> _SELECTED PASSAGE_:
General Terms and Conditions

General Terms and Conditions DIGITAL X Series


1. Contract partner

Your contract partner is Telekom Deutschland GmbH (referred to in the following as ‘Telekom’ for short), Landgrabenweg 151, 53227 Bonn, Germany (Bonn District Court, HRB 5919).


2. Contractual subject matter and scope of application

2.1 The contractual subject matter is derived from these General Terms and Conditions (‘T&Cs’). These T&Cs apply to the DIGITAL X event series, to future events as well as to the structuring of collective services provided via the DIGITAL X Community interactive communication and knowledge platform and the exchange of knowledge among the customers.

2.2 The operator of the interactive platform DIGITAL X Community and the organiser of the events offered as part of the DIGITAL X event series (each of which shall be referred to as ‘Event’) is Telekom in each case. Where an entrance ticket (‘Ticket’) needs to be obtained for an Event, contractual relations shall be established exclusively between the respective ticket purchaser (‘Customer’) and Telekom as regards the visit to the Event and in particular relating to the execution and the content of the Event.

> _MATERIAL SUPPLIED_:
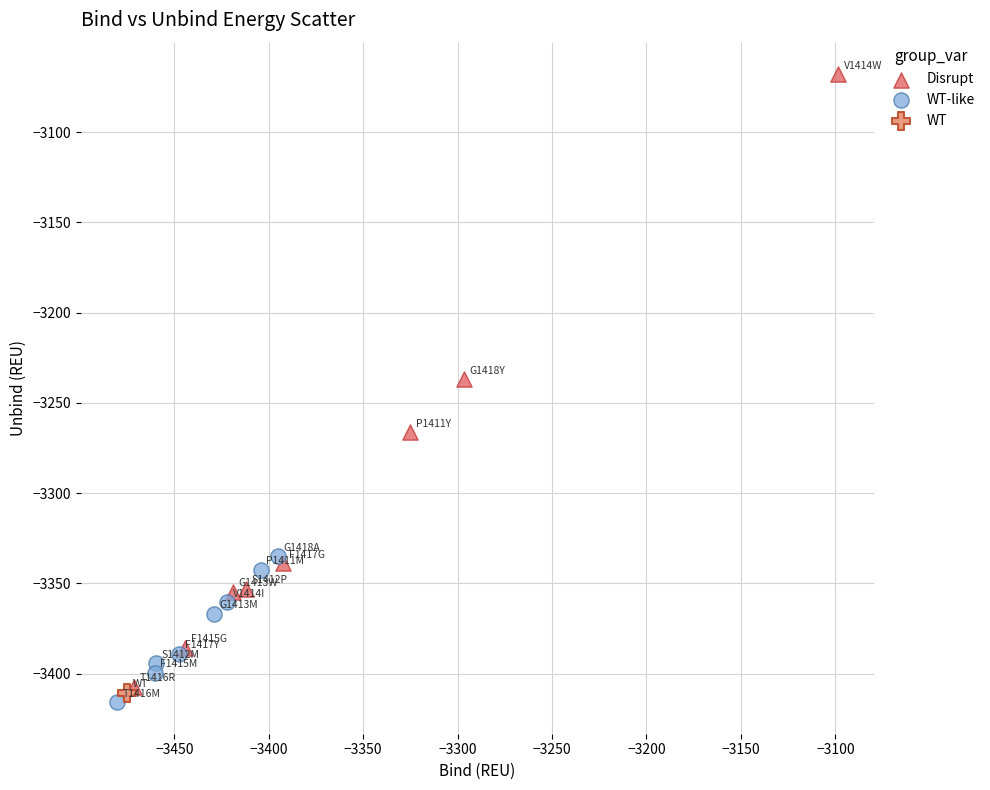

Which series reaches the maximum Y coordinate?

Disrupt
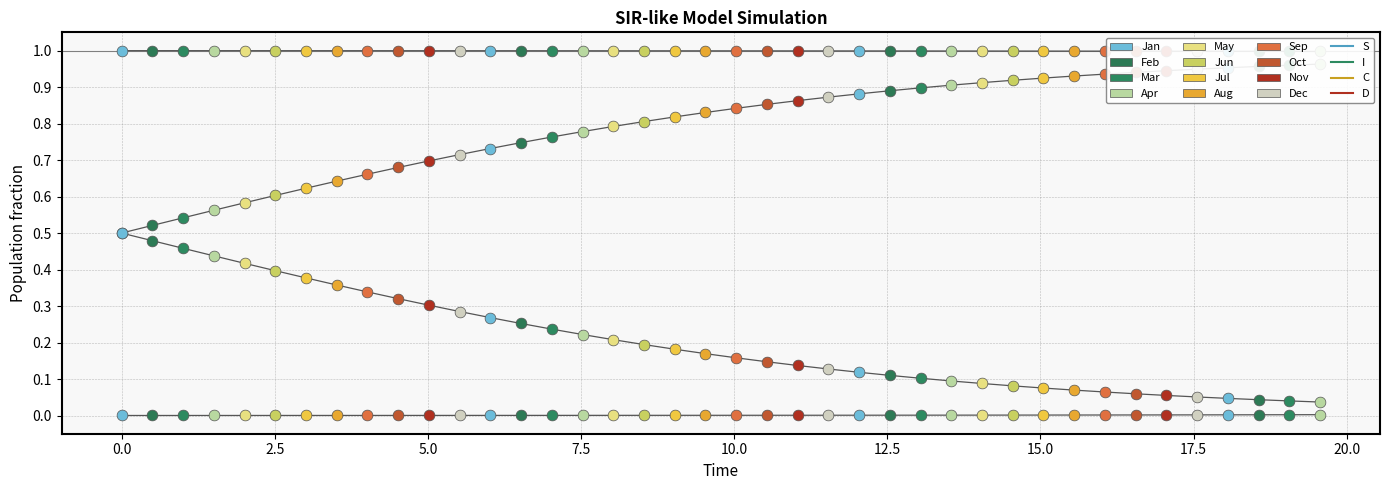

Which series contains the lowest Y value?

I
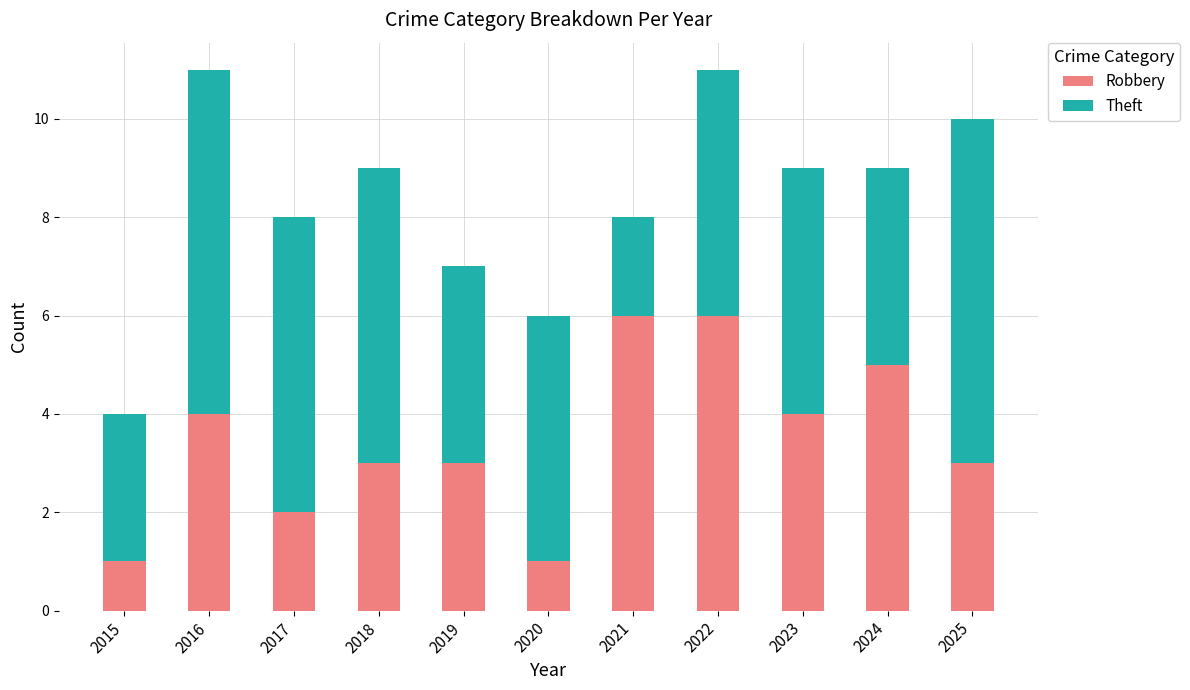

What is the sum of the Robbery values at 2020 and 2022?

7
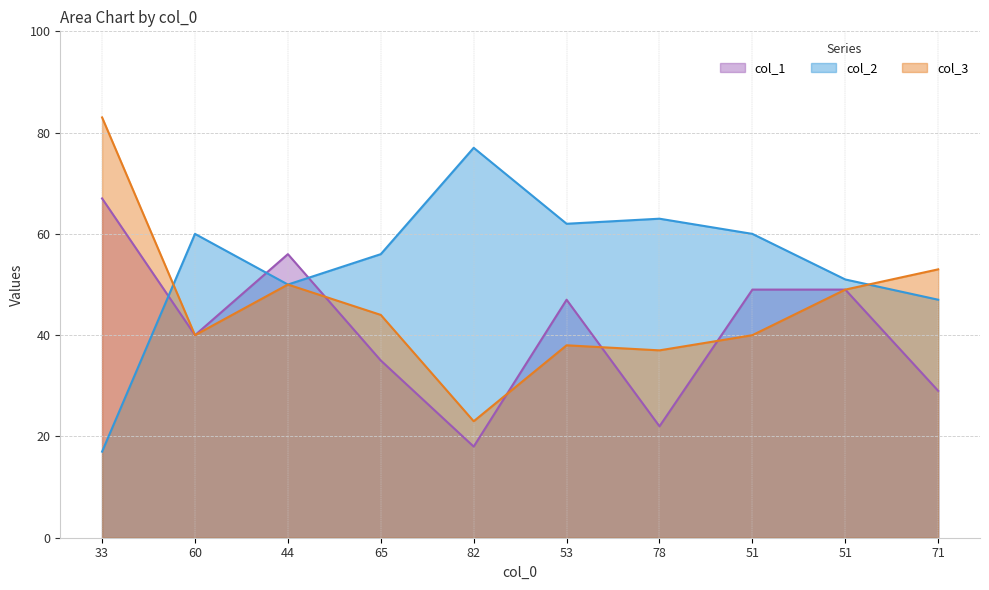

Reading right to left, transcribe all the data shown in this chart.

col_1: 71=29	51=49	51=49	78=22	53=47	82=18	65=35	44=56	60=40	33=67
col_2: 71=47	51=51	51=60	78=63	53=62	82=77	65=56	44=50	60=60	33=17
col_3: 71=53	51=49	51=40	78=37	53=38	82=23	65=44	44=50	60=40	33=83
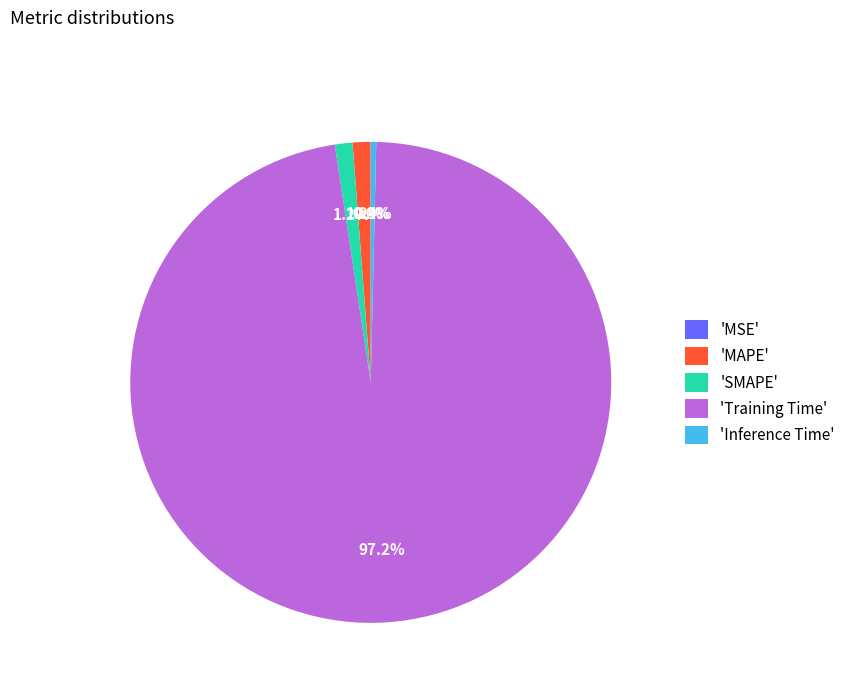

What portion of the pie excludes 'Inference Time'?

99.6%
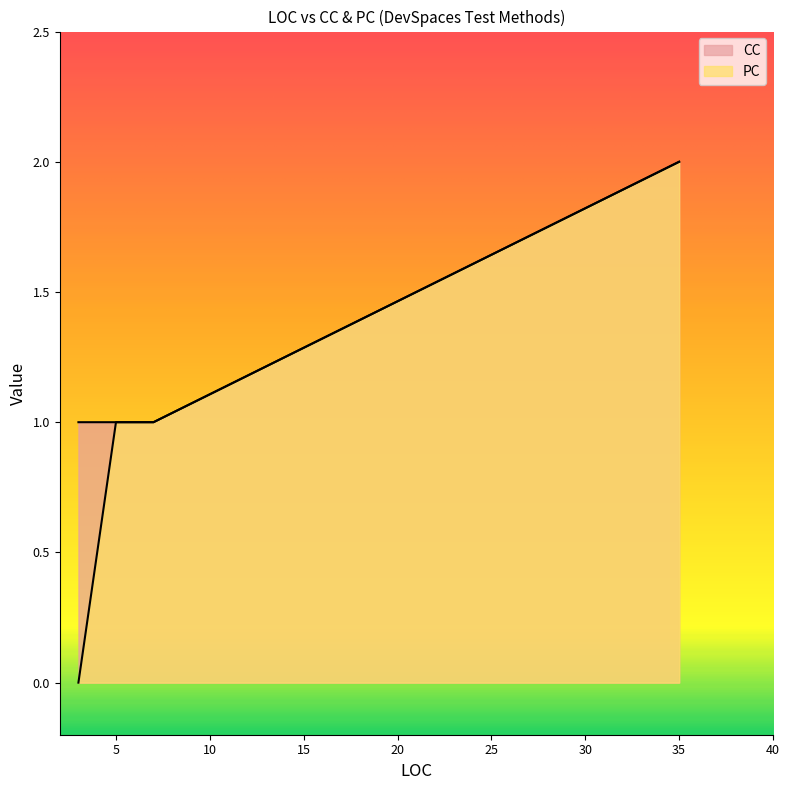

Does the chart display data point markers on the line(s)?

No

> _WORK TASK 1_:
According to the DIGITAL X terms and conditions, which court and register number are given for Telekom Deutschland GmbH?
> _WORK TASK 2_:
Render this sentence from the DIGITAL X terms and conditions in German: "The contractual subject matter is derived from these General Terms and Conditions (‘T&Cs’)."
> _WORK TASK 3_:
Reproduce the DIGITAL X terms and conditions verbatim from "1. Contract partner" up to and including "Court, HRB 5919).".

> _WORKED SOLUTION 1_:
Bonn District Court, HRB 5919.

> _WORKED SOLUTION 2_:
Der Vertragsgegenstand ergibt sich aus diesen Allgemeinen Geschäftsbedingungen („AGB“).

> _WORKED SOLUTION 3_:
1. Contract partner

Your contract partner is Telekom Deutschland GmbH (referred to in the following as ‘Telekom’ for short), Landgrabenweg 151, 53227 Bonn, Germany (Bonn District Court, HRB 5919).